Gelet op de veranderingen in de nationale wet- en regelgeving is de rubriek „Bewijs dat het product afkomstig is uit het geografische gebied” uit het productdossier en de samenvatting (punt 4.4. „Bewijs van oorsprong”), met daarin uitsluitend elementen over het „verband met de oorsprong”, gewijzigd en staan hierin nu uitsluitend de verplichtingen aangaande verslaglegging en het bijhouden van registers met betrekking tot de traceerbaarheid van het product en de follow-up van de productievoorwaarden uit het productdossier.
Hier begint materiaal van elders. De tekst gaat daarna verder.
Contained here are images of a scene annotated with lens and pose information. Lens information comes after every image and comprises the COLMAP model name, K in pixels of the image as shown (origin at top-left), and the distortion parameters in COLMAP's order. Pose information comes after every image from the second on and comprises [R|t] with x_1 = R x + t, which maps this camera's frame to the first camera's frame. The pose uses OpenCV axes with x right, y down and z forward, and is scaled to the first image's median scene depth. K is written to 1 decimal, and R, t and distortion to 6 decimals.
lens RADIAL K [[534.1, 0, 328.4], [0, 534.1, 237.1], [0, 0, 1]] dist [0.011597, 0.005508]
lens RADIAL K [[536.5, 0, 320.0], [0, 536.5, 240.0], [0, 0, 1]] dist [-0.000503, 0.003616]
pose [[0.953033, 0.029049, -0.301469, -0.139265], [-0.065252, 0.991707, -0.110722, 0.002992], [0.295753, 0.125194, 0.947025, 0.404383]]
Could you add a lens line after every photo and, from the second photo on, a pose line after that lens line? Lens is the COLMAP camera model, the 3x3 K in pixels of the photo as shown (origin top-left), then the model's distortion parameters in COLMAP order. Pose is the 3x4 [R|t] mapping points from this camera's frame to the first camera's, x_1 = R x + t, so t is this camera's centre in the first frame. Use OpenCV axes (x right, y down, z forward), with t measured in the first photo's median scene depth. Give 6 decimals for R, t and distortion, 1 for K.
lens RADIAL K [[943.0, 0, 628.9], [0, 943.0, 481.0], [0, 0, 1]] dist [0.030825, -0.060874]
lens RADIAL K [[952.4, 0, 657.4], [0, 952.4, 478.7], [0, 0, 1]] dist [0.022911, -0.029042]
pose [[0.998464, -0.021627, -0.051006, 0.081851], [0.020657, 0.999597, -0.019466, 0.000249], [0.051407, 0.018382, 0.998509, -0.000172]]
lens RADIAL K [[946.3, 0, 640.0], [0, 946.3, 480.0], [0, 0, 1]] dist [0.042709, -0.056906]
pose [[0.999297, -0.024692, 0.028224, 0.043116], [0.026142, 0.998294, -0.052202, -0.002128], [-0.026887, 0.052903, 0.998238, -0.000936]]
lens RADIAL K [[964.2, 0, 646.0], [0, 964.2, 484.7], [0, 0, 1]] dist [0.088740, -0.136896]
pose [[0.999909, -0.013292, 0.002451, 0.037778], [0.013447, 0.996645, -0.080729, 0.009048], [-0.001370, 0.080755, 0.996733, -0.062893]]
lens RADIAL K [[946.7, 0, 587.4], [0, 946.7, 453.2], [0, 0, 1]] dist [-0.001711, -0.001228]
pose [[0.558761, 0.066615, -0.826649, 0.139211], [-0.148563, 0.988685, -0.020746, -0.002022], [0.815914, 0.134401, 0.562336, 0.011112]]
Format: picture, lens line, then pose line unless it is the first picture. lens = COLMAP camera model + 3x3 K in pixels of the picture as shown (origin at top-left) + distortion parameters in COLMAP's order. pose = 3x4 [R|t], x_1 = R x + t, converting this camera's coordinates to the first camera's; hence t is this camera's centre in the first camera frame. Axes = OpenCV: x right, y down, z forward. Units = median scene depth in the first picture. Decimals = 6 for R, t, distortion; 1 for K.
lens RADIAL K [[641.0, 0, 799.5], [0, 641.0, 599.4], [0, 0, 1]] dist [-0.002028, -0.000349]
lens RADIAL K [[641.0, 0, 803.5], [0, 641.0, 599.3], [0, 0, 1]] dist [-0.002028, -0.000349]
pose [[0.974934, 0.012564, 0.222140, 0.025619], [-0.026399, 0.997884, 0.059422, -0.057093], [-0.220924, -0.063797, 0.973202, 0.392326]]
Er zijn daarom verschillende alinea’s toegevoegd ter vervanging van de eerdere alinea’s met betrekking tot de geschiedenis en de bekendheid van het product. De voorgestelde nieuwe tekst beschrijft de documenten voor de follow-up en controle van het product met een oorsprongsbenaming: de identificatieverklaring van de marktdeelnemers, de verklaring dat men voor een bepaald jaar (voor de hele productie of een deel ervan) niet van plan is om producten met een oorsprongsbenaming te produceren, het teeltlogboek, de verwerkingsregisters voor olijven (als grondstof) en olijfolie (eindproduct), de jaarlijkse verklaring van de olijvenoogst, de bewerkingsverklaring (ook „productieverklaring” genoemd), de jaarlijkse bewerkingsverklaring (ook „jaarlijkse productieverklaring” genoemd) van de olijfolie, de verklaring van het op de markt brengen (in het Frans ook „revendication” genoemd) van olijfolie met een oorsprongsbenaming, de jaarlijkse verklaring van de voorraden olijfolie met een oorsprongsbenaming.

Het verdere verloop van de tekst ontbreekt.